| Assignment |
When you copy the entries, keep every word exactly as it is and drop the images.

| Given information |
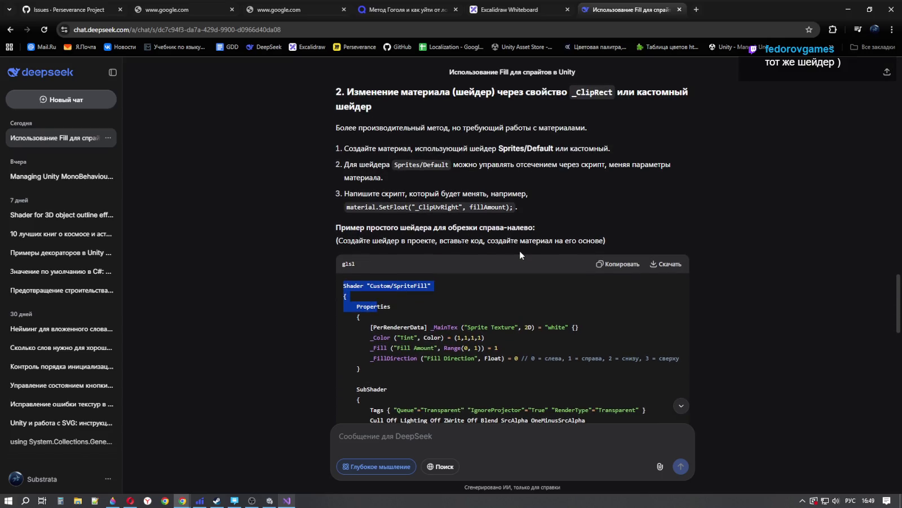
pyautogui.moveTo(401, 227); pyautogui.dragTo(535, 228)
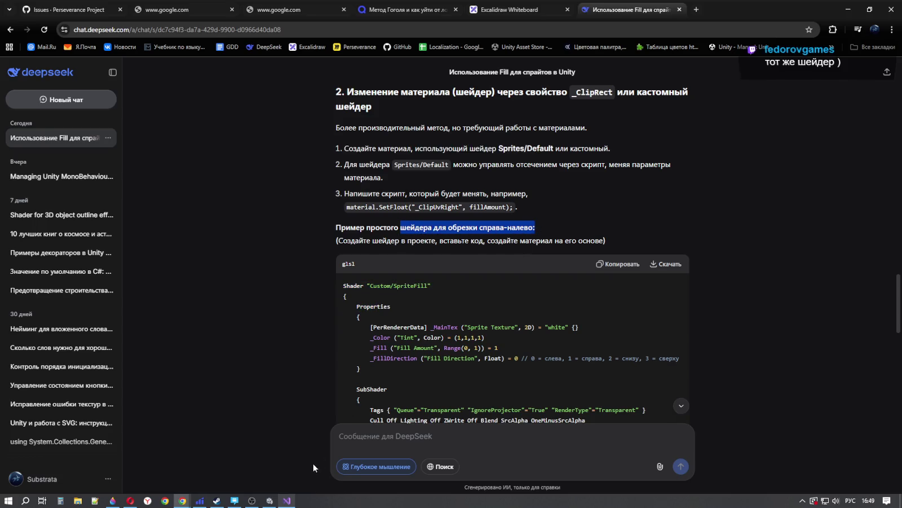
pyautogui.scroll(-15, 422, 228)
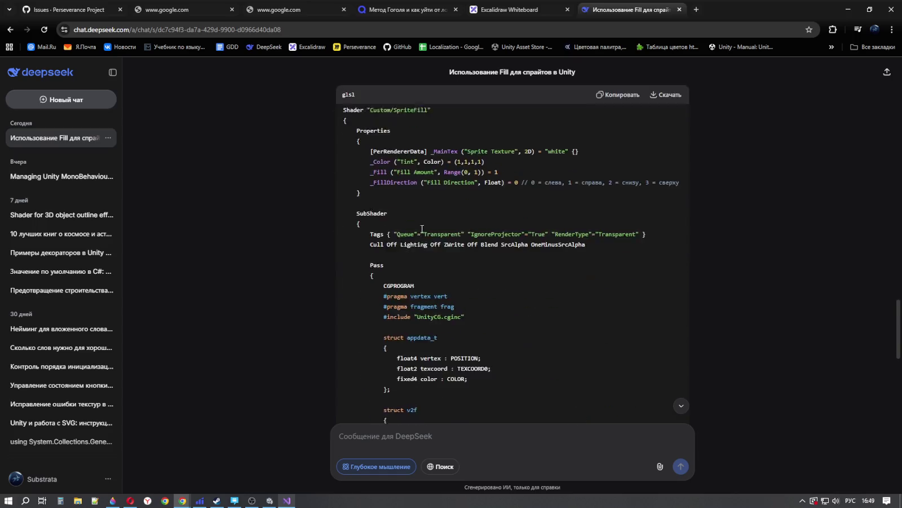
pyautogui.scroll(6, 427, 247)
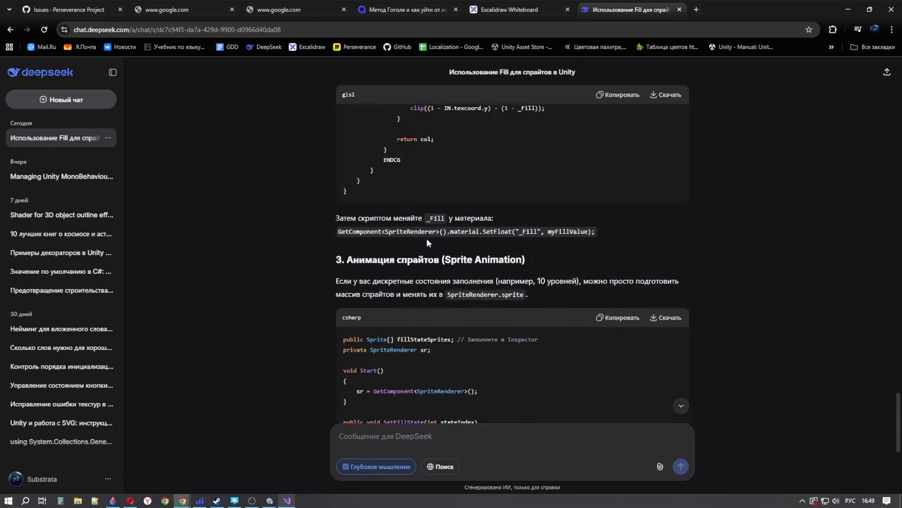
pyautogui.scroll(-1, 428, 271)
pyautogui.scroll(-5, 445, 319)
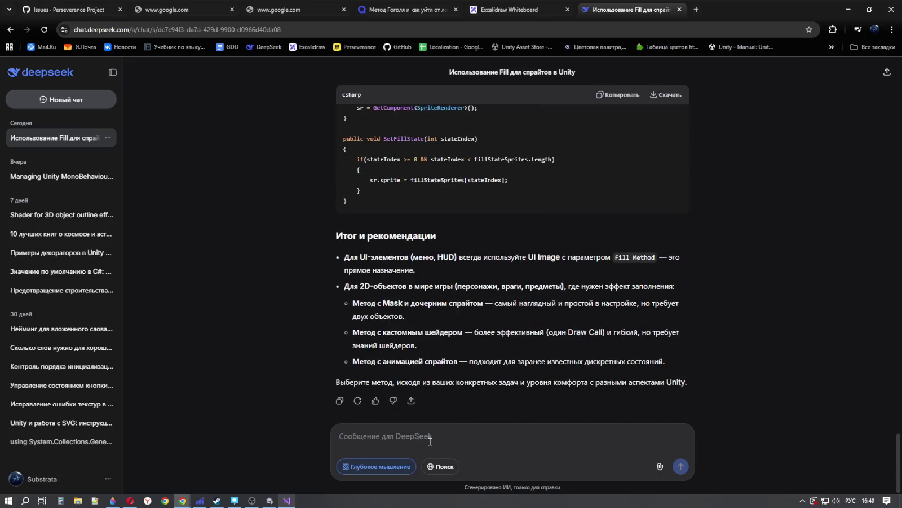
pyautogui.write('напиши шейдер обрезки')
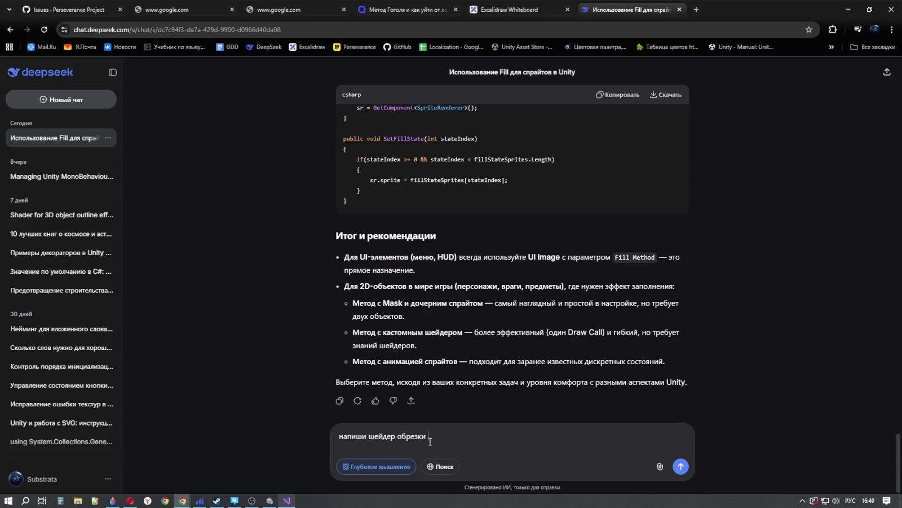
# Step: Send 'напиши шейдер обрезки спрайта по кругу (360 градусов) с fill Amount шкалой' after checking Unity and Visual Studio
pyautogui.write('ра')
pyautogui.write('кур')
pyautogui.write('60')
pyautogui.press('BackSpace')
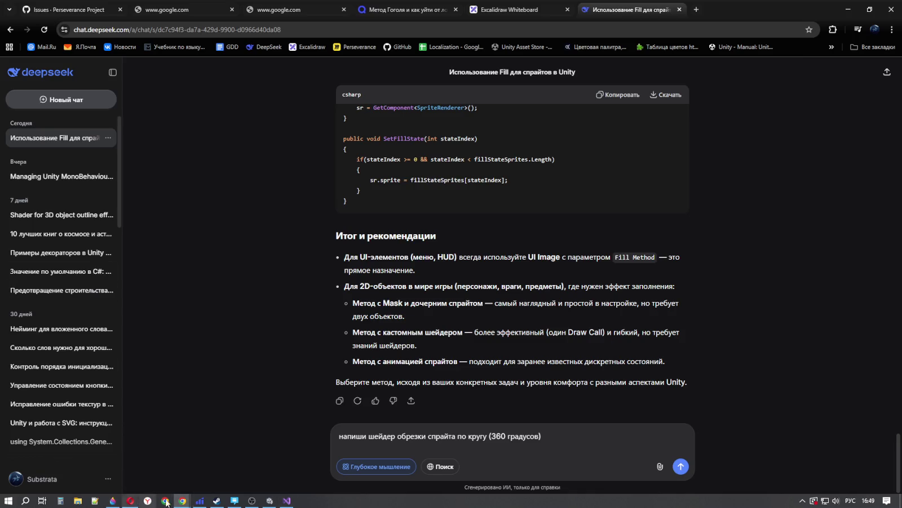
pyautogui.click(269, 500)
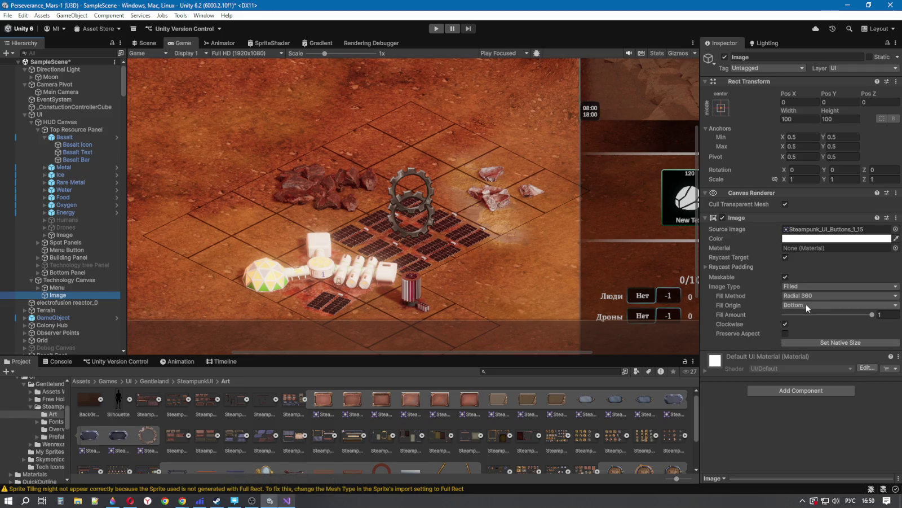
pyautogui.click(287, 500)
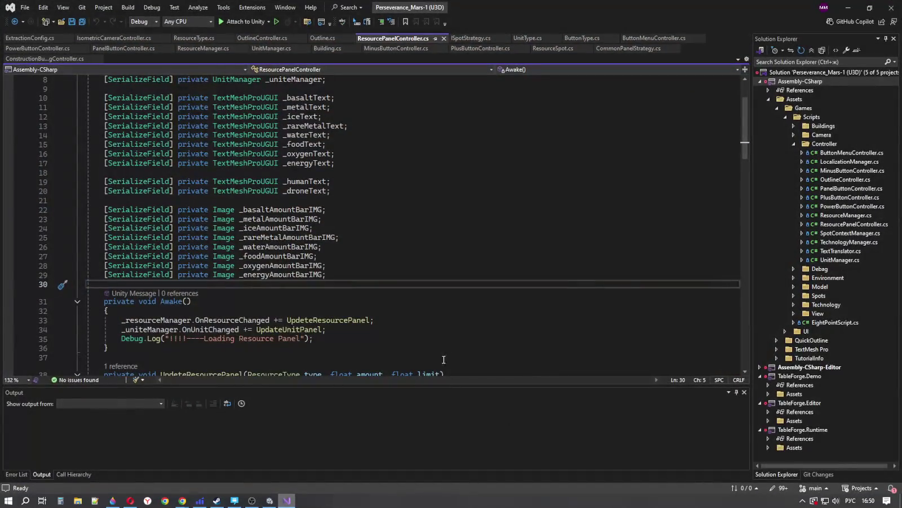
pyautogui.click(223, 469)
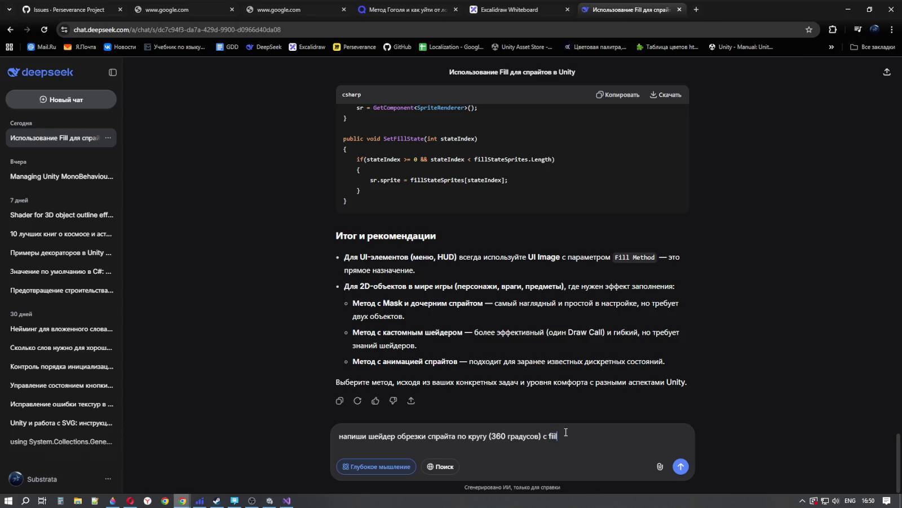
pyautogui.write('Amount ')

| Final answer |
pyautogui.moveTo(401, 227); pyautogui.dragTo(535, 228)
pyautogui.scroll(-15, 422, 228)
pyautogui.scroll(6, 427, 247)
pyautogui.scroll(-1, 428, 271)
pyautogui.scroll(-5, 445, 319)
pyautogui.write('напиши шейдер обрезки')
# Step: Send 'напиши шейдер обрезки спрайта по кругу (360 градусов) с fill Amount шкалой' after checking Unity and Visual Studio
pyautogui.write('ра')
pyautogui.write('кур')
pyautogui.write('60')
pyautogui.press('BackSpace')
pyautogui.click(269, 500)
pyautogui.click(287, 500)
pyautogui.click(223, 469)
pyautogui.write('Amount ')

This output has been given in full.